WORK ITEM:
Show all lines below holding the string "учреждений".

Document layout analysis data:
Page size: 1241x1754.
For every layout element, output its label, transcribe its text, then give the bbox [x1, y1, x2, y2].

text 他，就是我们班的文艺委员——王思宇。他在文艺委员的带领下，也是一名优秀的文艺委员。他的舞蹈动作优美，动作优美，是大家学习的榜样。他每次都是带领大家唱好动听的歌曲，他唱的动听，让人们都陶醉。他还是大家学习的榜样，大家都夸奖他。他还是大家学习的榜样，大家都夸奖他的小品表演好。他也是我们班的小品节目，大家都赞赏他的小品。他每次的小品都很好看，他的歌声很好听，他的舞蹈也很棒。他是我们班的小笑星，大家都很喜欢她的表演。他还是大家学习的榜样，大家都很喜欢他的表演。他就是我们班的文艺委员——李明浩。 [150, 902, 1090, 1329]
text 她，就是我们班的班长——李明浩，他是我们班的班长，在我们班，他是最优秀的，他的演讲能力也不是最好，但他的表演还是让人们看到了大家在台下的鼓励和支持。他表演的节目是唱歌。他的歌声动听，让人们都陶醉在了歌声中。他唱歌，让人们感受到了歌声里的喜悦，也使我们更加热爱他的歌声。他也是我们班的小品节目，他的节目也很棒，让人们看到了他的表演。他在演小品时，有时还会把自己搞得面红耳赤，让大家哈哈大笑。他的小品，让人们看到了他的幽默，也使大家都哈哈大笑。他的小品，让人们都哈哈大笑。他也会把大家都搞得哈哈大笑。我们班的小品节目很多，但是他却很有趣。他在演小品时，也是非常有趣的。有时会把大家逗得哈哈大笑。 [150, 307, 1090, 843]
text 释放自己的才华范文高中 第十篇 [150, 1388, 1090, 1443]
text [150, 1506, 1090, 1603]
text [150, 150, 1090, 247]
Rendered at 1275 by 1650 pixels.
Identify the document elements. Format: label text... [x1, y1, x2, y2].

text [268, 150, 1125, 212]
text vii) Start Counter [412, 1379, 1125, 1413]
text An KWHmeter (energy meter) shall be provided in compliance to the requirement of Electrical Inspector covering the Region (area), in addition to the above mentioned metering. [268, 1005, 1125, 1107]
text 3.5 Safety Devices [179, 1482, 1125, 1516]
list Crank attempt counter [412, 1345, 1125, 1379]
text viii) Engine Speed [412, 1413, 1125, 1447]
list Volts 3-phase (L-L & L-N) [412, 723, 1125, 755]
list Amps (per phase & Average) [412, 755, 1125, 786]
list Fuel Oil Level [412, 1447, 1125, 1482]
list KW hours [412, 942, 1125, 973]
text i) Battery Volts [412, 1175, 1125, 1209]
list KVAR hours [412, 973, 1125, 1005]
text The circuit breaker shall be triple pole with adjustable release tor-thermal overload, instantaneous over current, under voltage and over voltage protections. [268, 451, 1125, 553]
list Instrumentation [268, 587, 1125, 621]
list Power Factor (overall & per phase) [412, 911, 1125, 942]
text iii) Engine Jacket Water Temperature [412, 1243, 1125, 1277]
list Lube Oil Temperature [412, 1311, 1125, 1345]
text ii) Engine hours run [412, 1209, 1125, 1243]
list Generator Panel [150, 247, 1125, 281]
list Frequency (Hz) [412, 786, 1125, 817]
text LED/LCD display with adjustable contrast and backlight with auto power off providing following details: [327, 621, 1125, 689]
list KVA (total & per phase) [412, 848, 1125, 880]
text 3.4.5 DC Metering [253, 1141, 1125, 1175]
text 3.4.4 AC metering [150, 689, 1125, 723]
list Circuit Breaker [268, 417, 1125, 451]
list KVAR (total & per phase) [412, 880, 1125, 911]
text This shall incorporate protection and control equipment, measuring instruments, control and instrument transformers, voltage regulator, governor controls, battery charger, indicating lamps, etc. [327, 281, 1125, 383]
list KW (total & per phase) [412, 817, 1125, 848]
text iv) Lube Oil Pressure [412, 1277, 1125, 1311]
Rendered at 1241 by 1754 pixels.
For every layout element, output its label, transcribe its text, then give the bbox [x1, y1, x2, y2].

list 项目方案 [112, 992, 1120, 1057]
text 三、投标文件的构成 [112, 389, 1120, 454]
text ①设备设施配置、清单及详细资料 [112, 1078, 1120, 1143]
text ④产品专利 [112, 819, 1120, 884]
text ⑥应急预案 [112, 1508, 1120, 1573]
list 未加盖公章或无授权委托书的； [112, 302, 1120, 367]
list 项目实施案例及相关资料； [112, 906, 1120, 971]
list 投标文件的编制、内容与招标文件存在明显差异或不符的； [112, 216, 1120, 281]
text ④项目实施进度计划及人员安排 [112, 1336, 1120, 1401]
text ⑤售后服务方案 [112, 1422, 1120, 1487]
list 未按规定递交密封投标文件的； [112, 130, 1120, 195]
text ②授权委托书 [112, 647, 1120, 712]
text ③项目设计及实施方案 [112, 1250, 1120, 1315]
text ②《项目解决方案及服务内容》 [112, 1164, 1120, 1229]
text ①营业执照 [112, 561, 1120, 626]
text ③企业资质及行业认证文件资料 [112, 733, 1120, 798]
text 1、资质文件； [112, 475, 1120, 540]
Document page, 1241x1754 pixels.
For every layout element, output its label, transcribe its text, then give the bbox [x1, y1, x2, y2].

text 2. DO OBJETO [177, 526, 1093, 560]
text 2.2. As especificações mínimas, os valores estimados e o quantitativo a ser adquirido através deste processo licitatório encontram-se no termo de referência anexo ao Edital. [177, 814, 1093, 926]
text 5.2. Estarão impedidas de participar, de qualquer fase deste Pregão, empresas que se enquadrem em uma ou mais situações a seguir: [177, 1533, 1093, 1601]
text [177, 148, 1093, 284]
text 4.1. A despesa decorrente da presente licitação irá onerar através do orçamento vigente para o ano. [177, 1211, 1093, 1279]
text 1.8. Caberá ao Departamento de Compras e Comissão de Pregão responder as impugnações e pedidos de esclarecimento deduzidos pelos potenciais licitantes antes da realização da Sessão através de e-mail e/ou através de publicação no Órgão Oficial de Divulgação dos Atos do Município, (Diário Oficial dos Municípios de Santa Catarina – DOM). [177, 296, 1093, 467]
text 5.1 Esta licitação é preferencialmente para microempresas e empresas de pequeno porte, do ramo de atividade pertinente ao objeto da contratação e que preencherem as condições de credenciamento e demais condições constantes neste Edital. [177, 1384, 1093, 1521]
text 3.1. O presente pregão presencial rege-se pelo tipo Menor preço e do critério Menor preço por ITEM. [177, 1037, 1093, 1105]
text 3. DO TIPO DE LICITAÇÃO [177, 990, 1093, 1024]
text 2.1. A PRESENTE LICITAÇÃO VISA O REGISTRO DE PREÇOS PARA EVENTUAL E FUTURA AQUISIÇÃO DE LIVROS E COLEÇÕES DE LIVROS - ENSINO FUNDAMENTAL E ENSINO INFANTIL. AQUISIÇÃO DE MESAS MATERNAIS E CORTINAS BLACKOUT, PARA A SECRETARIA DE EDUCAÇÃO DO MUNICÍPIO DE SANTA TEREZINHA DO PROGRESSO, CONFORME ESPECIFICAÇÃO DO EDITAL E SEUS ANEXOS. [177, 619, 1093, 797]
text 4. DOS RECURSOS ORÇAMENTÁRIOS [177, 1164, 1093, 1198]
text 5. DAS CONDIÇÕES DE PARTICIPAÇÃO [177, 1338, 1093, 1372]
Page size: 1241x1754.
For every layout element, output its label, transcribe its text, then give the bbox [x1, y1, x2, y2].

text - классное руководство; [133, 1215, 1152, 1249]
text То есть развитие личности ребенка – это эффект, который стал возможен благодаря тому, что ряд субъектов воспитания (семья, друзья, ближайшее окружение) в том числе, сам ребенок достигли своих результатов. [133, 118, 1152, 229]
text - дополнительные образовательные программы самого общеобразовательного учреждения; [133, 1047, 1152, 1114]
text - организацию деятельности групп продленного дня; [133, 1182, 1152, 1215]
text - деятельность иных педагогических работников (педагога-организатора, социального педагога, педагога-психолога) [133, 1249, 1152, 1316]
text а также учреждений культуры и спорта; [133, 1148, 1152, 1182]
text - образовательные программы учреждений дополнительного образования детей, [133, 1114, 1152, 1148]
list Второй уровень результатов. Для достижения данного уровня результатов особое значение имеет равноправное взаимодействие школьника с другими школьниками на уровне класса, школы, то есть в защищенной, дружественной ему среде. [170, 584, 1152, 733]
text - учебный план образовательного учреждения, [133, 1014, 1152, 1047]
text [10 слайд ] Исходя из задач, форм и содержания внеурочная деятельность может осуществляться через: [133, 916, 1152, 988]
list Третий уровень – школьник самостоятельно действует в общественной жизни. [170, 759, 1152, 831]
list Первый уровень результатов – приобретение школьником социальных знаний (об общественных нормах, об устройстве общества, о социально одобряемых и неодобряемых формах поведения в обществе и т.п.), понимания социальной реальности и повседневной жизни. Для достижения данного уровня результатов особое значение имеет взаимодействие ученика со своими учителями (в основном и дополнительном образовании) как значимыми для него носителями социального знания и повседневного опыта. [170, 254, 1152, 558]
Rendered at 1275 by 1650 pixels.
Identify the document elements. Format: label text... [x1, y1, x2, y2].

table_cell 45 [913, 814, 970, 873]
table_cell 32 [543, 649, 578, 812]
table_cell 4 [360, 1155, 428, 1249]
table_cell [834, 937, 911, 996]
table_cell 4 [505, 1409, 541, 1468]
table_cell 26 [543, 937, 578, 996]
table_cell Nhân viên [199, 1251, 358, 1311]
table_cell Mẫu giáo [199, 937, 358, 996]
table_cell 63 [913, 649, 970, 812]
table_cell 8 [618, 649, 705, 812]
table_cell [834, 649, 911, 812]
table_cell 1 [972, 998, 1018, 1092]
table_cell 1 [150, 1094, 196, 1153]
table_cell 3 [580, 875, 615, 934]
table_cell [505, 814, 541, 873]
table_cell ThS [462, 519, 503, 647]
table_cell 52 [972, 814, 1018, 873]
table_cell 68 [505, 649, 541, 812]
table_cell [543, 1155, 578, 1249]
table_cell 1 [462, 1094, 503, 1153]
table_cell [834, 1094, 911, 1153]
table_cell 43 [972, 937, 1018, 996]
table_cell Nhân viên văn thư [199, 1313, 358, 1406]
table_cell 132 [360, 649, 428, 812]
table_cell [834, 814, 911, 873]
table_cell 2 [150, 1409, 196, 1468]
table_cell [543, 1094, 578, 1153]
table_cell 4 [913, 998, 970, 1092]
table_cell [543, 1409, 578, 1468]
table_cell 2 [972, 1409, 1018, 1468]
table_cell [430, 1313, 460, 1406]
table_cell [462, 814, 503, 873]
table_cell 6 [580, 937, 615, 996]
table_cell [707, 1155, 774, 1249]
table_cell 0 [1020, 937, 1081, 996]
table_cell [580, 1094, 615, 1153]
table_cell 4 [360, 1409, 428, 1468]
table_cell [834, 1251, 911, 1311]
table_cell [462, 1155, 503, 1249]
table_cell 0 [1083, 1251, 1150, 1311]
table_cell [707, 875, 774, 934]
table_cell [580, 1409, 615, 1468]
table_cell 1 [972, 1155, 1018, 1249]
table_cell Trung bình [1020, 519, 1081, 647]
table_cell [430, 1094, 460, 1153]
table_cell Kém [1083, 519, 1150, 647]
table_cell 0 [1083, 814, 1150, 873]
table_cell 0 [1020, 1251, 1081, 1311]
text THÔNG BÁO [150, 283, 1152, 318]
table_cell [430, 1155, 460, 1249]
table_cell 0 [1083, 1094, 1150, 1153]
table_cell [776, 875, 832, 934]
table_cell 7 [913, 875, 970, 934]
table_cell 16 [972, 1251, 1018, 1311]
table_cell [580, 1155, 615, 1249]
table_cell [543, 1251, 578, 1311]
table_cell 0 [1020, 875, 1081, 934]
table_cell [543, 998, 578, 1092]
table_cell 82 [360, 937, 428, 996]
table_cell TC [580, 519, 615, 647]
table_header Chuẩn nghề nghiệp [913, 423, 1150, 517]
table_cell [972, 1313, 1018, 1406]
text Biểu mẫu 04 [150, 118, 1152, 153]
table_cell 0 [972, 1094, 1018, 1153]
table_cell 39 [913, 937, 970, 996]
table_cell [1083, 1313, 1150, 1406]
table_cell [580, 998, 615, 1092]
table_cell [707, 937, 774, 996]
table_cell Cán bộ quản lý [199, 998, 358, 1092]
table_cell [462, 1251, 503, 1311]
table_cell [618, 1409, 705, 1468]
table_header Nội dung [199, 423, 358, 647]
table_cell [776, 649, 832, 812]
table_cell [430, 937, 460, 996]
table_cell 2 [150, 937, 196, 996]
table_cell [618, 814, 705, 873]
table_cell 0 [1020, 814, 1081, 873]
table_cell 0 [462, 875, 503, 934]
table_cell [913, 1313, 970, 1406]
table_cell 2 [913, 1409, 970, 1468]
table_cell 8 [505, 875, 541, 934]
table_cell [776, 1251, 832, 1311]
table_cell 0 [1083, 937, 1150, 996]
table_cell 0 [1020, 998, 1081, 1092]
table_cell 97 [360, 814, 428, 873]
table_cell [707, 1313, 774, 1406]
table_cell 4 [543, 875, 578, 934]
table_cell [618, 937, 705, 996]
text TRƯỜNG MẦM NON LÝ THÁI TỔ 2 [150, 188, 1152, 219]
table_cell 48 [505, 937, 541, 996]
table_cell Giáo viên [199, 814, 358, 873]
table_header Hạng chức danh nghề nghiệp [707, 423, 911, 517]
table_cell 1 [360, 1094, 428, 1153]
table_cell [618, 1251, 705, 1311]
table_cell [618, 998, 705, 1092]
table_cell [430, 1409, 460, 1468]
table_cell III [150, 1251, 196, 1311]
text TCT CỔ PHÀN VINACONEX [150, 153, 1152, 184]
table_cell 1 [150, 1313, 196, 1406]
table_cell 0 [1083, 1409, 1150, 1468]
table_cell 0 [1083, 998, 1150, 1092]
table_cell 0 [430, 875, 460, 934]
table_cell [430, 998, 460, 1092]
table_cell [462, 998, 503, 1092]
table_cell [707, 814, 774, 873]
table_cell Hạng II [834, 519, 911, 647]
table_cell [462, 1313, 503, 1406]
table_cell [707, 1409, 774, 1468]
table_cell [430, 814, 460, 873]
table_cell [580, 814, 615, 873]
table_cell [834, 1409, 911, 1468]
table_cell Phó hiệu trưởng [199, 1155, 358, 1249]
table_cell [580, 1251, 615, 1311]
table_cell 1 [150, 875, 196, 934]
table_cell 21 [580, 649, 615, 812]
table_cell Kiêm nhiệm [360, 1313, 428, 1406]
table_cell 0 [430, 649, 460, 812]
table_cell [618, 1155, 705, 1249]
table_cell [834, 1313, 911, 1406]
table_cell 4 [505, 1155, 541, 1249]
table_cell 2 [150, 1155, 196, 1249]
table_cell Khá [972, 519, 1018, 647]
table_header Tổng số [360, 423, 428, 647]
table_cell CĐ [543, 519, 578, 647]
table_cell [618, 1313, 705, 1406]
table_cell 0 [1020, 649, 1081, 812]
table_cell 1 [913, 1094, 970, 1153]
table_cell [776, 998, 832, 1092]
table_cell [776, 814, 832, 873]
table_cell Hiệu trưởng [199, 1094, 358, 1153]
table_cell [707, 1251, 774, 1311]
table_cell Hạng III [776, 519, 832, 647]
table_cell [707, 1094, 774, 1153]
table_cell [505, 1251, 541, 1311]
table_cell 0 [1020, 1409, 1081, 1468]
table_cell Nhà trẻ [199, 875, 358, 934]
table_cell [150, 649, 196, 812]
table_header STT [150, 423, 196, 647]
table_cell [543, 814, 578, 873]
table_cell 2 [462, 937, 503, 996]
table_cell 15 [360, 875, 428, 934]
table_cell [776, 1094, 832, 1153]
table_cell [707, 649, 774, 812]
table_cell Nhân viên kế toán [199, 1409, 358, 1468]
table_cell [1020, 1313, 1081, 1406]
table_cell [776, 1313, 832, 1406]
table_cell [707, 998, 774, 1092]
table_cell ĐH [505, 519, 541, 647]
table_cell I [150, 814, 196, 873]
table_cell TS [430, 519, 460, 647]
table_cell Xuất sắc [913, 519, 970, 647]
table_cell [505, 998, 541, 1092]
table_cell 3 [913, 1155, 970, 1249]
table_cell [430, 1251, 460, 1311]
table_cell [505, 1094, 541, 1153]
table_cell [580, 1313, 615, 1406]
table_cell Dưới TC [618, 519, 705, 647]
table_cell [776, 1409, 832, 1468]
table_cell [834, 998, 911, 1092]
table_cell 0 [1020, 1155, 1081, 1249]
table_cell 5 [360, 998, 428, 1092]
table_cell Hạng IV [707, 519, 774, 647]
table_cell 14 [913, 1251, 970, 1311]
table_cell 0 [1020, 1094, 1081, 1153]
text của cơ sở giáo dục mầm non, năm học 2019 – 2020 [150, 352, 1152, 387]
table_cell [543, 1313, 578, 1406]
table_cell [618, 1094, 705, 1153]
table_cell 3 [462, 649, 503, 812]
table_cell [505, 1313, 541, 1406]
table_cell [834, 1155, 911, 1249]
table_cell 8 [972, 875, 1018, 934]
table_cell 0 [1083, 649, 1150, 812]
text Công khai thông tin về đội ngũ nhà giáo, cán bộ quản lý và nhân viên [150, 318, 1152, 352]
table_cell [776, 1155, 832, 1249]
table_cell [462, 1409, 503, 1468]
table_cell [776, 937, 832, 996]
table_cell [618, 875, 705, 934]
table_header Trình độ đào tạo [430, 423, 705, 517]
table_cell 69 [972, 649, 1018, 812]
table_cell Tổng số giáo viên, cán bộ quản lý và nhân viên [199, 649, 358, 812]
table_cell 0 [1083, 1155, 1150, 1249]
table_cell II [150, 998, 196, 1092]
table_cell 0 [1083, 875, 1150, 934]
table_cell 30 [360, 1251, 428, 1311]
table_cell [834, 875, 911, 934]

EXERCISE RESULT:
text а также учреждений культуры и спорта; [133, 1148, 1152, 1182]
text - образовательные программы учреждений дополнительного образования детей, [133, 1114, 1152, 1148]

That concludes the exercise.